* WRITTEN TASK 1:
Reproduce verbatim the portion of the records below that opens with the line containing "scientific name: Urtica dioica" and closes with the line containing "family: Sphecidae", with both of those lines included.

* TEXT SHOWN:
________________________________________

It widened the deficit—not by cutting the top rate, but purely by relieving families from automatic increases through bracket creep
By Phil Gramm and Michael Solon. Excerpts:
"Since the top 40% of income earners in America pay some 90% of income taxes, reductions in tax rates would be expected to give a larger dollar-value tax cut to people who pay the most taxes. But data from both the Internal Revenue Service and the Joint Committee on Taxation show that when Reagan took office in 1981, the top fifth of income earners paid 64% of all federal income tax, the next-highest fifth paid 21%, and the bottom three-fifths paid 15%."
"By 1985, the 1981 tax cuts, including inflation indexing of the tax brackets, had been fully implemented. The share of the individual income-tax burden had increased to 67% for the top fifth and dropped to 19% for the next fifth and 14% for the bottom 60%. By 1988, Reagan’s last year in office (and after the 1986 tax reforms), the figures were 71%, 17% and 12%.

________________________________________

* DATASET:
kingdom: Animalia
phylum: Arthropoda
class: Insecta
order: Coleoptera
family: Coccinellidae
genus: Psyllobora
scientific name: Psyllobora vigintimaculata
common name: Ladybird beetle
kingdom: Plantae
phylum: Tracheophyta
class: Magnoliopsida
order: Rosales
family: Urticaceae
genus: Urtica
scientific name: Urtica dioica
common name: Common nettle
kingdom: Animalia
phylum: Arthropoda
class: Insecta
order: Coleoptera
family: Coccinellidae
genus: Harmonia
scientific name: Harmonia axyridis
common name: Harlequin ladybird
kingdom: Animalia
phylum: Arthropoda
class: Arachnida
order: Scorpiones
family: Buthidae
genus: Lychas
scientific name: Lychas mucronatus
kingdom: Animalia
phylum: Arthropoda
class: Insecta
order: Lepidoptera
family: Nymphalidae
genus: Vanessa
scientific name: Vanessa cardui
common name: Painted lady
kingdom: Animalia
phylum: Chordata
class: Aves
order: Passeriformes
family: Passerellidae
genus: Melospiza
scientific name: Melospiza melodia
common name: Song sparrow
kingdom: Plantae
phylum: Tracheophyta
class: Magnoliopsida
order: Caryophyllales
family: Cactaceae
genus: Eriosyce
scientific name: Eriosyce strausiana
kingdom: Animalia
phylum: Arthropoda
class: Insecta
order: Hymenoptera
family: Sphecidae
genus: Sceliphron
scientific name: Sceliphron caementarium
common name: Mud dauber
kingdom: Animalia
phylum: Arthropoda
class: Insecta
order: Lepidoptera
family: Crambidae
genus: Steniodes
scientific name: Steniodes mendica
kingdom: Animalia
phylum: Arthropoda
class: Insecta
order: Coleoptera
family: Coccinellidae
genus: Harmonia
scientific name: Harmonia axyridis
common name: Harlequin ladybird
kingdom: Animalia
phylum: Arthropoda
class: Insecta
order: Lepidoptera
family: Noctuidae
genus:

________________________________________

* WRITTEN TASK 2:
Continue the passage on shares of the federal income-tax burden under Reagan from the point at which it stops.

* WRITTEN REPLY 1:
scientific name: Urtica dioica
common name: Common nettle
kingdom: Animalia
phylum: Arthropoda
class: Insecta
order: Coleoptera
family: Coccinellidae
genus: Harmonia
scientific name: Harmonia axyridis
common name: Harlequin ladybird
kingdom: Animalia
phylum: Arthropoda
class: Arachnida
order: Scorpiones
family: Buthidae
genus: Lychas
scientific name: Lychas mucronatus
kingdom: Animalia
phylum: Arthropoda
class: Insecta
order: Lepidoptera
family: Nymphalidae
genus: Vanessa
scientific name: Vanessa cardui
common name: Painted lady
kingdom: Animalia
phylum: Chordata
class: Aves
order: Passeriformes
family: Passerellidae
genus: Melospiza
scientific name: Melospiza melodia
common name: Song sparrow
kingdom: Plantae
phylum: Tracheophyta
class: Magnoliopsida
order: Caryophyllales
family: Cactaceae
genus: Eriosyce
scientific name: Eriosyce strausiana
kingdom: Animalia
phylum: Arthropoda
class: Insecta
order: Hymenoptera
family: Sphecidae

* WRITTEN REPLY 2:
Incredibly, by 2022, the top fifth paid 88% of income taxes, the next fifth 13% and the middle fifth 4%. That adds up to 105%, but the arithmetic works because the bottom 40% received checks from the Treasury thanks to refundable credits like the earned-income tax credit, on net paying them a total of 5% of all income-tax collections."
"Federal revenue as a share of gross domestic product grew twice as fast from 1973 through 1980 as it had grown to that point in the postwar period—reaching 19.1% in 1980, a peacetime record. Bracket creep had become bracket gallop."
"In the 1970s inflation-adjusted social welfare spending—entitlements and means-tested welfare programs—nearly tripled, but much of the cost never showed up in the federal deficit."
"both political parties supported major tax cuts in 1981"
"When inflation plunged to 3.2% in 1983, a year for which CBO had projected a 9% inflation rate, bracket-creep revenues collapsed and the deficit soared to 5.9% of GDP. By 1985 income-tax rates had been cut by a quarter, and the tax brackets had been indexed to eliminate bracket creep. The economy was in its third year of rapid growth."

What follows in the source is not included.